------ Supplied data ------

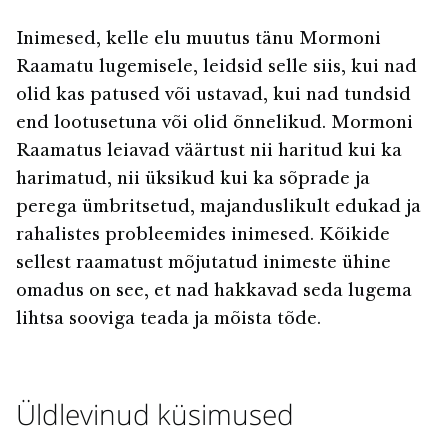
Inimesed, kelle elu muutus tänu Mormoni
Raamatu lugemisele, leidsid selle siis, kui nad
olid kas patused või ustavad, kui nad tundsid
end lootusetuna või olid õnnelikud. Mormoni
Raamatus leiavad väärtust nii haritud kui ka
harimatud, nii üksikud kui ka sõprade ja
perega ümbritsetud, majanduslikult edukad ja
rahalistes probleemides inimesed. Kõikide
sellest raamatust mõjutatud inimeste ühine
omadus on see, et nad hakkavad seda lugema
lihtsa sooviga teada ja mõista tõde.
Üldlevinud küsimused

------

Work instruction:
What you return should match the material word for word, apart from the pictures.

Result of this task:
Inimesed, kelle elu muutus tänu Mormoni
Raamatu lugemisele, leidsid selle siis, kui nad
olid kas patused või ustavad, kui nad tundsid
end lootusetuna või olid õnnelikud. Mormoni
Raamatus leiavad väärtust nii haritud kui ka
harimatud, nii üksikud kui ka sõprade ja
perega ümbritsetud, majanduslikult edukad ja
rahalistes probleemides inimesed. Kõikide
sellest raamatust mõjutatud inimeste ühine
omadus on see, et nad hakkavad seda lugema
lihtsa sooviga teada ja mõista tõde.
Üldlevinud küsimused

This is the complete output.